An interesting question, given that the days of assigned reading are long past for me. Unless I am taking some sort of continuing education class, I choose all that I read. The criteria for selecting what I read varies: I am always working on one or two books of spirituality or theology, at least one work of serious fiction by a well-reviewed author, and a mystery novel by a popular author whose writing may have no redeeming value whatsoever. And no matter what the book, no matter how much I enjoy it or dislike it, once I start I keep going to the end.

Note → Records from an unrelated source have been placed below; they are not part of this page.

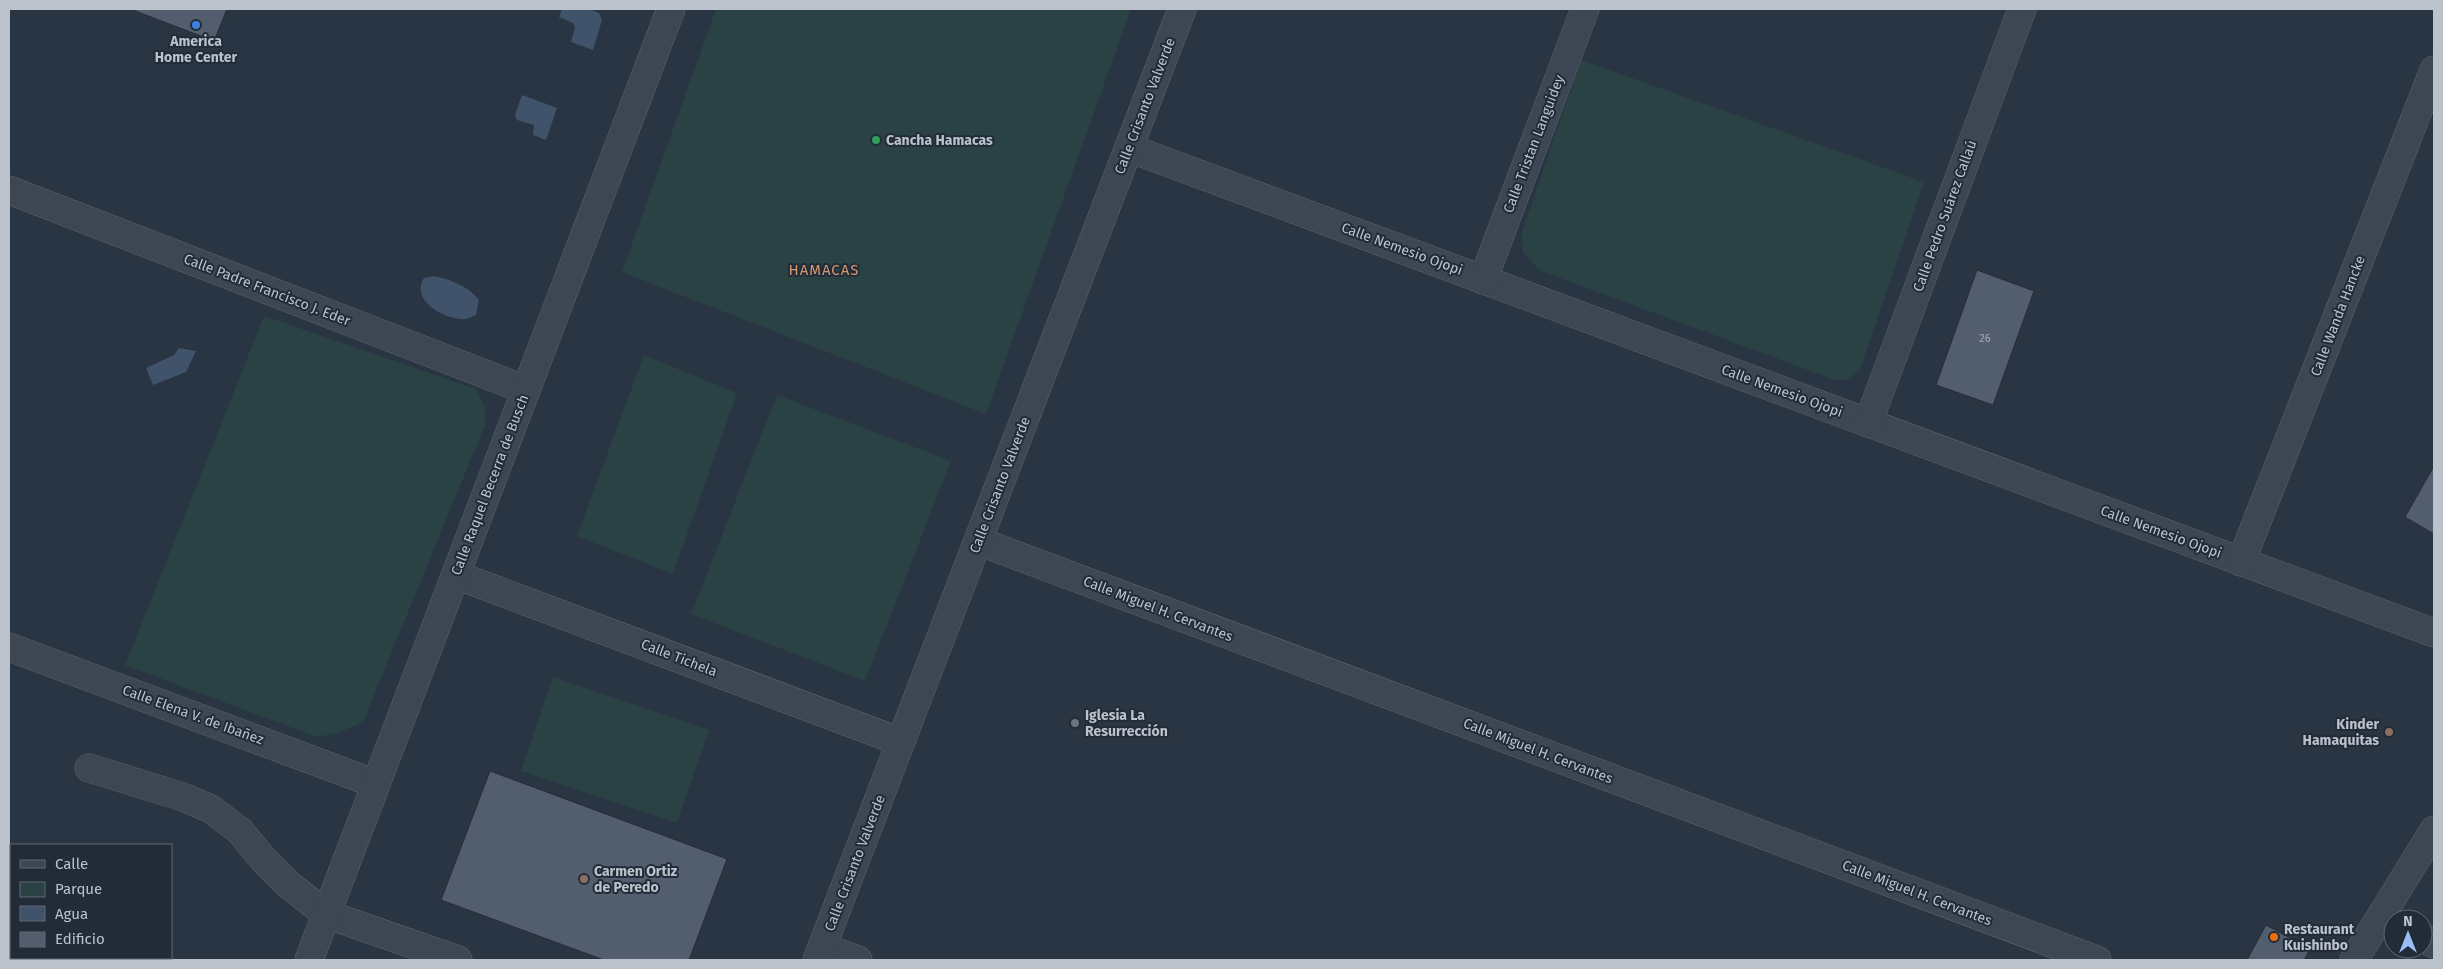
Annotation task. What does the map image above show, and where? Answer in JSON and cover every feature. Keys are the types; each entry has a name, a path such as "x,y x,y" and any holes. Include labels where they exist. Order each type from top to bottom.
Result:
{"street":[{"name":"Calle Raquel Becerra de Busch","path":"309,960 671,9"},
{"name":"Calle Crisanto Valverde","path":"820,954 1182,9"},
{"name":"Calle Tristan Languidey","path":"1483,280 1585,9"},
{"name":"Calle Pedro Suárez Callaú","path":"1868,423 2022,9"},
{"name":"Calle Wanda Hancke","path":"2241,562 2434,70"},
{"name":"Calle Nemesio Ojopi","path":"1129,148 2434,633"},
{"name":"Calle Padre Francisco J. Eder","path":"9,190 526,390"},
{"name":"Calle Miguel H. Cervantes","path":"978,542 2097,960"},
{"name":"Calle Tichela","path":"456,575 901,742"},
{"name":"Calle Elena V. de Ibañez","path":"9,647 376,784"},
{"path":"89,768 183,797 211,809 240,831 263,859 288,884 326,914 458,960"},
{"path":"2392,909 2434,830"},
{"path":"2354,960 2383,924"},
{"path":"820,954 858,960"}],"green space":[{"name":"Cancha Hamacas","path":"716,9 1131,9 986,414 622,272"},
{"path":"1581,60 1924,182 1860,370 1847,380 1835,380 1541,271 1523,253 1522,232"},
{"path":"264,316 476,389 485,408 485,425 363,722 340,732 317,737 125,665"},
{"path":"644,355 737,393 673,574 577,536"},
{"path":"777,395 951,461 865,681 691,614"},
{"path":"553,677 709,730 677,823 521,771"}],"water":[{"path":"562,9 589,9 599,13 602,20 593,50 571,42 575,27 573,23 559,17"},
{"path":"522,95 557,108 546,140 533,135 534,125 517,120 515,115"},
{"path":"433,276 458,284 475,295 479,300 476,315 466,319 457,318 448,316 431,307 425,301 421,286 424,278"},
{"path":"179,348 196,351 186,372 153,385 146,368 174,355"}],"building":[{"name":"America Home Center","path":"130,9 227,9 214,41"},
{"path":"1977,270 2034,291 1993,405 1936,385"},
{"path":"2434,466 2434,534 2405,517"},
{"name":"Carmen Ortiz de Peredo","path":"490,771 727,859 689,960 604,960 441,900"},
{"name":"Restaurant Kuishinbo","path":"2266,925 2310,949 2304,960 2247,960"}],"place":[{"name":"America Home Center","path":"196,25"},
{"name":"Cancha Hamacas","path":"876,140"},
{"name":"Iglesia La Resurrección","path":"1075,723"},
{"name":"Kinder Hamaquitas","path":"2389,732"},
{"name":"Carmen Ortiz de Peredo","path":"584,879"},
{"name":"Restaurant Kuishinbo","path":"2274,937"}],"district":[{"name":"HAMACAS","path":"824,270"}]}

The reason for finishing a book I am not taken with comes from a commitment I made at some point to regularly expose myself to words that put me off. Because my work deals so much in words, both written and spoken, words carry a special power for me. I love words that affirm me, that inspire me, that move me, that resonate in me, that stay with me long past the time I read them. Reading those sorts of words is pure pleasure.

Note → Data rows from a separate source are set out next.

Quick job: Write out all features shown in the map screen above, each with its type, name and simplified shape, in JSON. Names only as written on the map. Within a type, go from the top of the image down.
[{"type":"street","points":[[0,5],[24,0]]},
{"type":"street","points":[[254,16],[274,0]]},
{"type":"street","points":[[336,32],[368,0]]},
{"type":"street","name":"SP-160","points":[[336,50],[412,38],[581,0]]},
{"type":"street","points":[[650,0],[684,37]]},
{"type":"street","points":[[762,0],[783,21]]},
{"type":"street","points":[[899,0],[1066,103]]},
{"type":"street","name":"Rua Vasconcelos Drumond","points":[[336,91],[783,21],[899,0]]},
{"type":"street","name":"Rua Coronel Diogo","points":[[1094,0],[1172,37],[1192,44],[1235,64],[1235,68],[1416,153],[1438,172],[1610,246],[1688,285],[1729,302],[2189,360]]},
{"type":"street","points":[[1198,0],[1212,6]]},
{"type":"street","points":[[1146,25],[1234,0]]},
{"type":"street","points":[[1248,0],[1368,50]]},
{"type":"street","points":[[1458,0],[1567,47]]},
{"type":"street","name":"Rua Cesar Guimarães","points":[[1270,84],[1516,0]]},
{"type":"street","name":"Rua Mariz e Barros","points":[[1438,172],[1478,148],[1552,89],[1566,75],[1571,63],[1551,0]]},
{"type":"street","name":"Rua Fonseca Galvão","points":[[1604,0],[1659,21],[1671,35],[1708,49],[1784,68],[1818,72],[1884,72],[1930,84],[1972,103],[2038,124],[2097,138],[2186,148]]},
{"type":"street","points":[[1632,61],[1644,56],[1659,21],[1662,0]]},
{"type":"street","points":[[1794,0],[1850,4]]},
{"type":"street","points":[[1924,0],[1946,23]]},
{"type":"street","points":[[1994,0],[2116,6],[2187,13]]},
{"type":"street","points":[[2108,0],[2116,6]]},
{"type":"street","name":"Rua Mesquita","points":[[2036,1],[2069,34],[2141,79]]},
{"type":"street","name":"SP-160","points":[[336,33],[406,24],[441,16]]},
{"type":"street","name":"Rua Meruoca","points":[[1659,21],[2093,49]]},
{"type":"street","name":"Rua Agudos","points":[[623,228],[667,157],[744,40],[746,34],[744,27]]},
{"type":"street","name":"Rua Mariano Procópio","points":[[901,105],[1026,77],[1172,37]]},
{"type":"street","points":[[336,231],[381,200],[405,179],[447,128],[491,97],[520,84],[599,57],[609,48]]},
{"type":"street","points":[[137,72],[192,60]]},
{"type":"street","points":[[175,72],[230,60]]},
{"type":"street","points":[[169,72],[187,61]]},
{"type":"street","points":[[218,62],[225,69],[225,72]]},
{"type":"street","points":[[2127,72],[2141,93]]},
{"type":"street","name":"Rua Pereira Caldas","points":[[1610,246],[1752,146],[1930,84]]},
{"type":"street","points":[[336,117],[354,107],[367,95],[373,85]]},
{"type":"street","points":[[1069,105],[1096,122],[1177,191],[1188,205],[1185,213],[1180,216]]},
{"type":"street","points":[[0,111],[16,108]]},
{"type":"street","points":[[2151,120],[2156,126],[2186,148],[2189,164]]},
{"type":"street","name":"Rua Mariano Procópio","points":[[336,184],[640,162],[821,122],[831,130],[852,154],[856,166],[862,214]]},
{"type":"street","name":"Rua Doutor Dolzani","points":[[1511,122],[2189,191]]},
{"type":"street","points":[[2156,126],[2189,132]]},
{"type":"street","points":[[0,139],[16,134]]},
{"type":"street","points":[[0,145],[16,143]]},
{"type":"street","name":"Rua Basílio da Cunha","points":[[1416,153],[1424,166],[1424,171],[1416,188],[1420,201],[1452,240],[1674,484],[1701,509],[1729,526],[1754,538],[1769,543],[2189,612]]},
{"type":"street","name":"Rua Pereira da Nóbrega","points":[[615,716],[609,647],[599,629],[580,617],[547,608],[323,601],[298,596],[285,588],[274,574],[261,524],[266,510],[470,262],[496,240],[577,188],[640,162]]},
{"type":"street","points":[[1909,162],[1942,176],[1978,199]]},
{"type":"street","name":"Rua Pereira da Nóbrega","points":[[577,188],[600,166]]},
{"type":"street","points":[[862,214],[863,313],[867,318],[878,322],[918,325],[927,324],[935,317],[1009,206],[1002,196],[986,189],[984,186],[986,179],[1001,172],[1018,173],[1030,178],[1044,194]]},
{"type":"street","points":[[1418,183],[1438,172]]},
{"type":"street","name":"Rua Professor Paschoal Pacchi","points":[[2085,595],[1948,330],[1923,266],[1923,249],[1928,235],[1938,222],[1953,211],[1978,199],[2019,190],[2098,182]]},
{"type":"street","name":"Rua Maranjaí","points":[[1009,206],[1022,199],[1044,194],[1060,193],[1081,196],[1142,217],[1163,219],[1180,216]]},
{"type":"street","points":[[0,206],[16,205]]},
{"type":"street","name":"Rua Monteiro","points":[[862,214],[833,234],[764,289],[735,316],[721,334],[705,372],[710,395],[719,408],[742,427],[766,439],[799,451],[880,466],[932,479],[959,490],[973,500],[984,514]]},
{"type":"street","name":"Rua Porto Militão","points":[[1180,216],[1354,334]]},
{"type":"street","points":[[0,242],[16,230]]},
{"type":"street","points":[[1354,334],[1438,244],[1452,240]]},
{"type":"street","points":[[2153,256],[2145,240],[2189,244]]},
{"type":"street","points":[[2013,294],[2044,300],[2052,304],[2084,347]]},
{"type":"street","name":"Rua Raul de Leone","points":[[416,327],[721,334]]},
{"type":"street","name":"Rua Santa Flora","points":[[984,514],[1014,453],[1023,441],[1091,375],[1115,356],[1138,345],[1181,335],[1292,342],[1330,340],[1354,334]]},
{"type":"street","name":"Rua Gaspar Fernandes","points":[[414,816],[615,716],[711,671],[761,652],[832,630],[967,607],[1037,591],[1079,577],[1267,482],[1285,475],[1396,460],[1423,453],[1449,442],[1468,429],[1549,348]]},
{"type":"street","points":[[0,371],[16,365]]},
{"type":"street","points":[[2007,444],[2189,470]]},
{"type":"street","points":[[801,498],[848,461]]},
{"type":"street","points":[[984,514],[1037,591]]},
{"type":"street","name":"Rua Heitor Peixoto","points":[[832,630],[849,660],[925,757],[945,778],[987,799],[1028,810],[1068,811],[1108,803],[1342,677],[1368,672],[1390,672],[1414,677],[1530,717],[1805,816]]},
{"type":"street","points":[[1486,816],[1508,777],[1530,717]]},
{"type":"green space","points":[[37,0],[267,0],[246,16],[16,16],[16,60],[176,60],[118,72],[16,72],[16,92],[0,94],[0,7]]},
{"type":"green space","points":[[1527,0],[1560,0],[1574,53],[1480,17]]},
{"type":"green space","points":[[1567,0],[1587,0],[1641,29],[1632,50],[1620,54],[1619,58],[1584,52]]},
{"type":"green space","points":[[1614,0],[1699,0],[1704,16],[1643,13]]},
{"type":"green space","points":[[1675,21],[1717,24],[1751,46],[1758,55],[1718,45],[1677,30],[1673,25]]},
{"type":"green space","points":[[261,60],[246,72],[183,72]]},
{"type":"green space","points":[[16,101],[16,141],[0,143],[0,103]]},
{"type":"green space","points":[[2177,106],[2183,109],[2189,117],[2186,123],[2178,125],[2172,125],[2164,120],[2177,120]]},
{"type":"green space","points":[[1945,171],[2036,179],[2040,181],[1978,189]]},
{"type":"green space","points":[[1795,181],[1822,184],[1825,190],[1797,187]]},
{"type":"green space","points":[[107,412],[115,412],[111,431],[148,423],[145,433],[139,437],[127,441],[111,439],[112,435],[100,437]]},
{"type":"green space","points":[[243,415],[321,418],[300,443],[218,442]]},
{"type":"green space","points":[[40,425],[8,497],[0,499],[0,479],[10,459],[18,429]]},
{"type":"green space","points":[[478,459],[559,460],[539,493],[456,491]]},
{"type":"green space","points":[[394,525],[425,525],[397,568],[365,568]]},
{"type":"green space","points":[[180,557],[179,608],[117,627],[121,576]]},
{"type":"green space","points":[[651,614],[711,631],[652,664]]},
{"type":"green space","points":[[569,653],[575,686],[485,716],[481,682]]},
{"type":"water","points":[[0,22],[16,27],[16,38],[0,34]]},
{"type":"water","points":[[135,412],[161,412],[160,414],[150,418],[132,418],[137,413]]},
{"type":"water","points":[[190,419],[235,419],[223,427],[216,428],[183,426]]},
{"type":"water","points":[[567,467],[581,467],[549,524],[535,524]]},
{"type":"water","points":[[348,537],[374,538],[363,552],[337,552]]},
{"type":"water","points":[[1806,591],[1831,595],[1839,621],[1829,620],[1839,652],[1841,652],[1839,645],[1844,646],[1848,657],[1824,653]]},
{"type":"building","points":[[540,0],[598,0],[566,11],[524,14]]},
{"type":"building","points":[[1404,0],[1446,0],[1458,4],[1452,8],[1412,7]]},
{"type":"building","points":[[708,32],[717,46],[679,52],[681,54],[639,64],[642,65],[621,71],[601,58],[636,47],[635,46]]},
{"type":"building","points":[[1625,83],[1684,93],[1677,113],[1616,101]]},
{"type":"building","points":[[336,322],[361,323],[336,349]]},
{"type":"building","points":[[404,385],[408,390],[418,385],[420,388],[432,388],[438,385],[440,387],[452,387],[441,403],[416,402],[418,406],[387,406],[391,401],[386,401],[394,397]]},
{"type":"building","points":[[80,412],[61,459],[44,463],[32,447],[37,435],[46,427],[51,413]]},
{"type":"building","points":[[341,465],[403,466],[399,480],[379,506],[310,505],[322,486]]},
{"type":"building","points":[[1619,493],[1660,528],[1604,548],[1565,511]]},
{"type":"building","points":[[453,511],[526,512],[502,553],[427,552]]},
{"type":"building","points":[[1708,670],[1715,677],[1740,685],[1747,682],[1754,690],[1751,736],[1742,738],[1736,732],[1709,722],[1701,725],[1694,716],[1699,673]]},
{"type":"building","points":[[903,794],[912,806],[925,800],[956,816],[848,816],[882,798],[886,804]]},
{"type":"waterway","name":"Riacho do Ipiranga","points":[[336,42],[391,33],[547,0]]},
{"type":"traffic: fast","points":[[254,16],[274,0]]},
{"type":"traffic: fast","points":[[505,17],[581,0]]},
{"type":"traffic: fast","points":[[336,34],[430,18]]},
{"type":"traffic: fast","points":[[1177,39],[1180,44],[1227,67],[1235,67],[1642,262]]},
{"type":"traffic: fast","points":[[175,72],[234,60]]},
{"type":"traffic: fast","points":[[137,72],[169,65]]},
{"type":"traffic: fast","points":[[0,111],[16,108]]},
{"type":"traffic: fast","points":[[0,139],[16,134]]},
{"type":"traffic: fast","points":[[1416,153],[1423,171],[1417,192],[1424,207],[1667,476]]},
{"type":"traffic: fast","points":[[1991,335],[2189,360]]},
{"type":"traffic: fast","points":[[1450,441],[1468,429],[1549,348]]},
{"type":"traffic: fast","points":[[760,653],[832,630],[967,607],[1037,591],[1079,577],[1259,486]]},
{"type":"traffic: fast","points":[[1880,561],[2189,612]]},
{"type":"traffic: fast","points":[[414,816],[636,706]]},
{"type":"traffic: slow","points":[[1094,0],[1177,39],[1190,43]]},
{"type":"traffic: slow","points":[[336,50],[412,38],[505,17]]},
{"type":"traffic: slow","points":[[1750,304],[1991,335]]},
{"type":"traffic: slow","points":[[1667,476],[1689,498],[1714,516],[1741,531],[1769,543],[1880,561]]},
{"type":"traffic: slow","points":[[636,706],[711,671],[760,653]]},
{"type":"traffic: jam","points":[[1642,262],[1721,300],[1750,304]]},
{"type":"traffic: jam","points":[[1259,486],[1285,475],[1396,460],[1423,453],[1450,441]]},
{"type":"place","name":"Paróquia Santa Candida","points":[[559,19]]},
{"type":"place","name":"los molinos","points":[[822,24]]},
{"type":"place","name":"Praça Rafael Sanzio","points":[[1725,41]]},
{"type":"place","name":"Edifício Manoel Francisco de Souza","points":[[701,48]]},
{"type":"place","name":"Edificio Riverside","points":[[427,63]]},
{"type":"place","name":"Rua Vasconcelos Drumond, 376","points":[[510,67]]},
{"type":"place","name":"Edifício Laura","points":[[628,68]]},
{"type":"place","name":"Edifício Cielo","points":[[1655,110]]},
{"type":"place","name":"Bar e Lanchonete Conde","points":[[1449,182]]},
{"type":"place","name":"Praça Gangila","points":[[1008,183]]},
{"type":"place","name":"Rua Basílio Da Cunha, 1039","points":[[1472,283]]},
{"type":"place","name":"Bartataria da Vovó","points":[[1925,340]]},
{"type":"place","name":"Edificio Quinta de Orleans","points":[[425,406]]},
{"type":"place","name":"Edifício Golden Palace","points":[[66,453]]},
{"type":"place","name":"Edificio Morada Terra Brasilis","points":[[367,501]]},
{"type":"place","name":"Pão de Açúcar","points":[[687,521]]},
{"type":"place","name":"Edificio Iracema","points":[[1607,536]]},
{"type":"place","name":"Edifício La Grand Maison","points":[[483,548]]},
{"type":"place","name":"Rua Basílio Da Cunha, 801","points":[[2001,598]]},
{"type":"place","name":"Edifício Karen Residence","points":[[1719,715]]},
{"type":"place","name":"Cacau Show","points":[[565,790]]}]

But words that unsettle me, annoy me, undermine me, seem alien to my experience: while I find no pleasure in such words, I keep reading them anyway because in contrast to the words I savor, the words I turn away from usually have something important that I need to notice in them. Books I dislike fall outside my experience; should I only choose to read that which is familiar? Books I dislike make me mad with the viewpoints they push; should I only choose to read that which reassures me I am right? Books that undermine me leave me feeling anxious and worried about what is coming; should I only choose to read that which tells me the world is fine and ever will be so, regardless of whether that is true or not?
While I have not usually subscribed to the perspective which preaches the value of negative experiences, at least where reading is concerned I have some affinity for that idea. If I am to discover my limitations, I will probably need to spend time with books (and people) I do not like, as those are the sources most likely to poke me in my blind spots.